*** Begin section ***
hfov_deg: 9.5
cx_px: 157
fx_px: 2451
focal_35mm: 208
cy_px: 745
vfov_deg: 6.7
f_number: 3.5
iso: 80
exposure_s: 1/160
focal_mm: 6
*** End section ***
*** Begin section ***
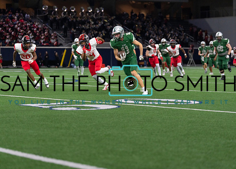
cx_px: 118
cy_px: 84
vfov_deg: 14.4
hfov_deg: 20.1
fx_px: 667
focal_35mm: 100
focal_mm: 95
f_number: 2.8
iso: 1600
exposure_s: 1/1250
*** End section ***
Output only an exact transcription of the lines above from the one with "hfov_deg: 20.1" up to and including the one with "exposure_s: 1/1250".

hfov_deg: 20.1
fx_px: 667
focal_35mm: 100
focal_mm: 95
f_number: 2.8
iso: 1600
exposure_s: 1/1250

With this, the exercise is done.